Roma – L’uomo e la famiglia al centro dell’impresa, il rifiuto dei favoritismi e delle raccomandazioni e l’apertura ai giovani “prigionieri della precarietà”: l’incontro – storico – di Papa Francesco con gli imprenditori di Confindustria è l’occasione – per Bergoglio – di ritornare su alcuni temi a lui particolarmente cari. L’occasione è senza precedenti, il ‘Giubileo dell’Industria’ in una sala Nervi affollata.

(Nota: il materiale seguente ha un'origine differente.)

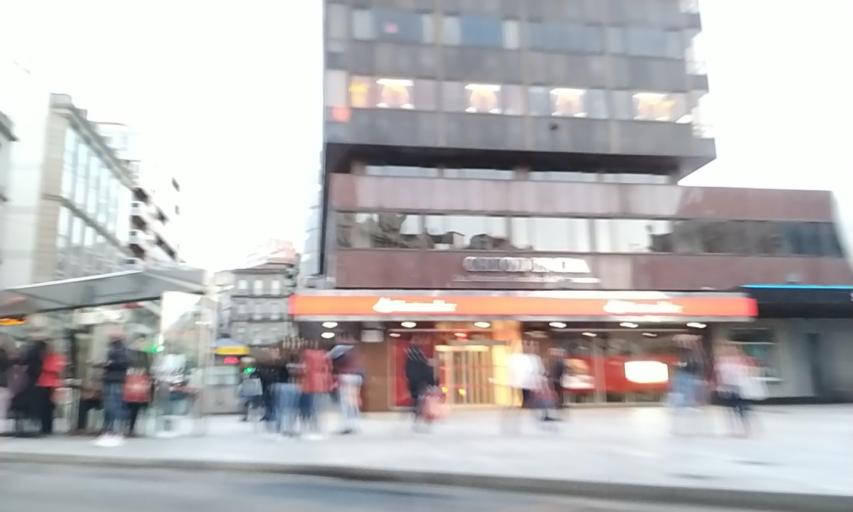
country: ES
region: Galicia
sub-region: Provincia de Pontevedra
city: Vigo
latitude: 42.2360
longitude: -8.7201
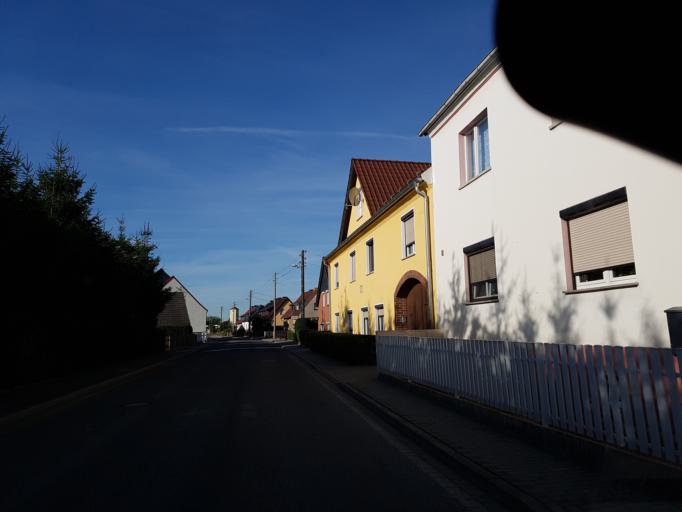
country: DE
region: Brandenburg
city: Elsterwerda
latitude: 51.4638
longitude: 13.4638
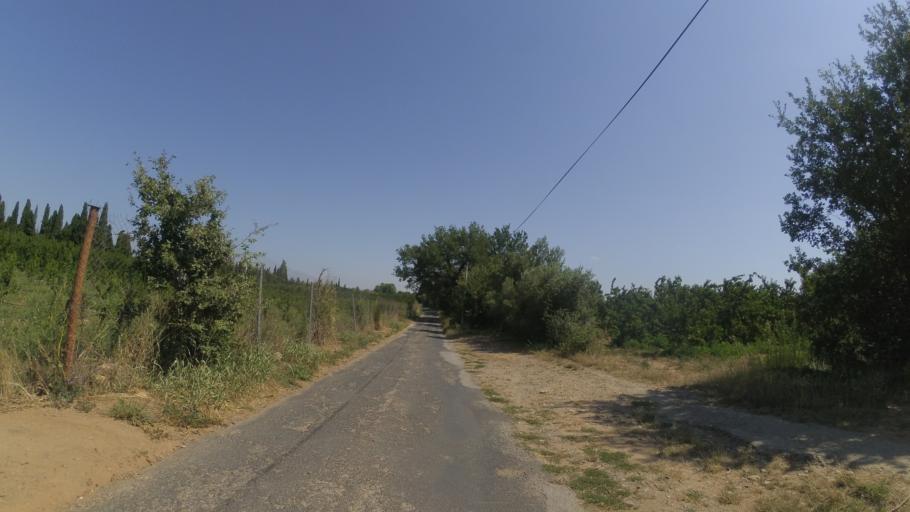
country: FR
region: Languedoc-Roussillon
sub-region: Departement des Pyrenees-Orientales
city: Corneilla-la-Riviere
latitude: 42.6641
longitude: 2.7251
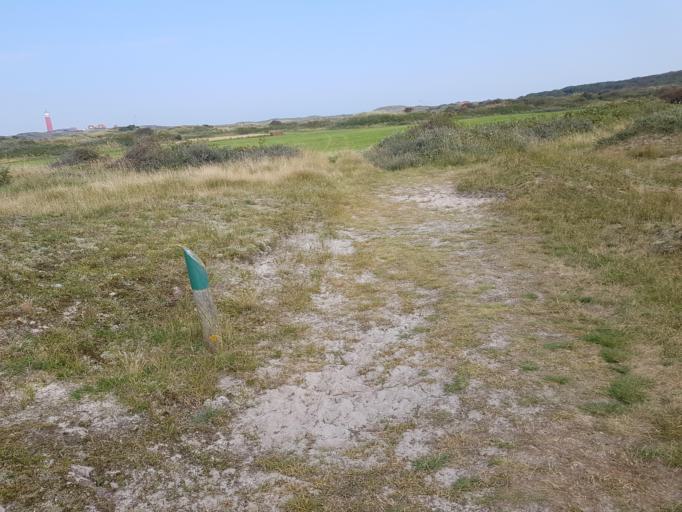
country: NL
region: North Holland
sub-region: Gemeente Texel
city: Den Burg
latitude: 53.1744
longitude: 4.8479
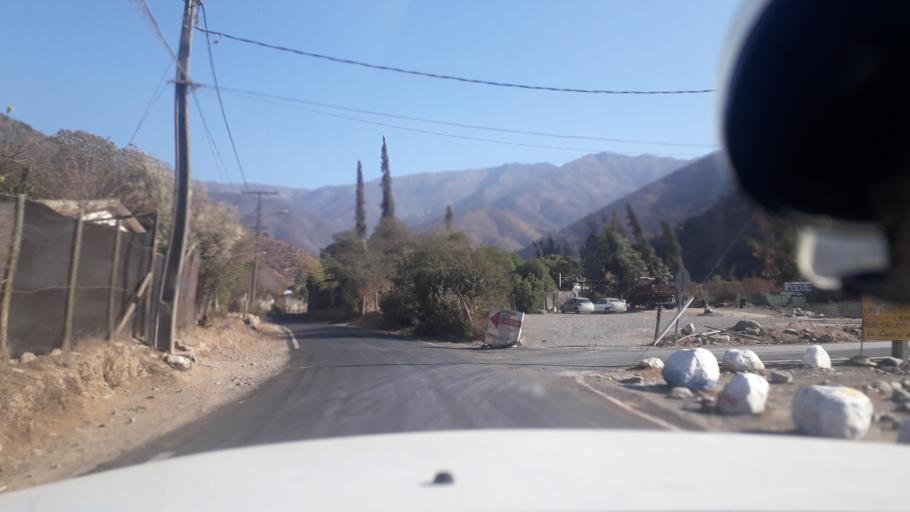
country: CL
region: Valparaiso
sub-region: Provincia de Marga Marga
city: Limache
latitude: -33.0538
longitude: -71.1116
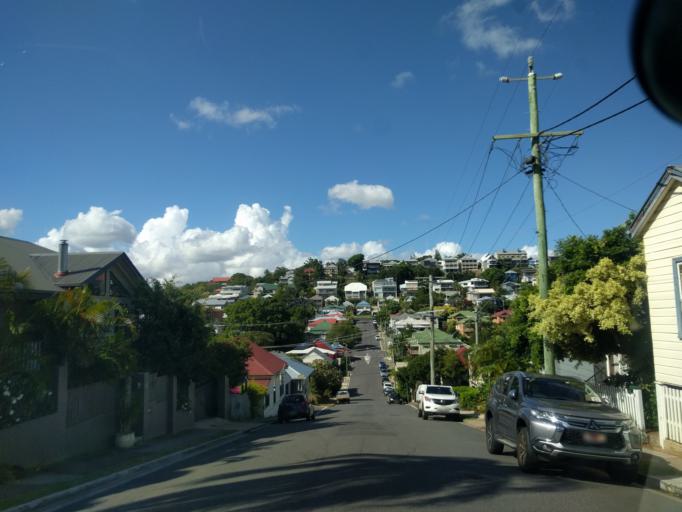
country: AU
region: Queensland
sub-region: Brisbane
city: Milton
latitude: -27.4612
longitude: 153.0057
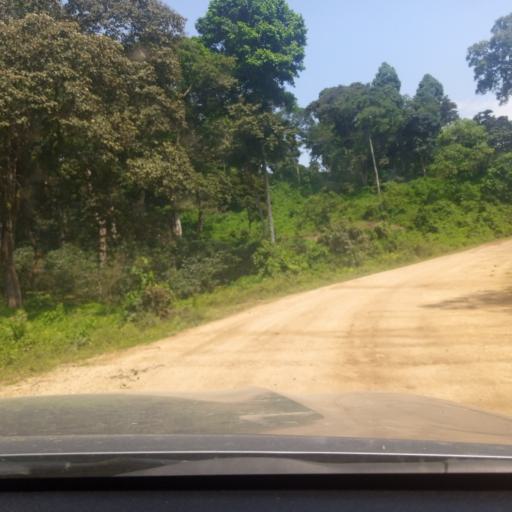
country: ET
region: Southern Nations, Nationalities, and People's Region
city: Tippi
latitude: 7.0713
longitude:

Il Pontefice e’ accolto dall’Ave Maria eseguita dall’Orchestra del conservatorio di Santa Cecilia e attraversando l’aula ‘Paolo VI’ saluta con affetto le famiglie presenti e in particolare i bambini.

L’udienza si apre con l’intervento del leader di Confindustria, Giorgio Squinzi e i saluti di Federico Ghizzoni, amministratore delegato di Unicredit ed Emma Marcegaglia, presidente di Eni. Dopo il suo discorso Bergoglio si intrattiene a lungo con le prime file presenti in sala. A sinistra, guardando il palco, il presidente Squinzi, accompagnato dalla moglie e dai suoi nipotini che Francesco accarezza affettuosamente, Emma Marcegaglia, Federico Ghizzoni e il comitato di presidenza degli industriali. A destra un gruppo di malati e disabili, imprenditori e familiari. Si tratta di un evento eccezionale, non era infatti mai avvenuto in 106 anni dell’associazione.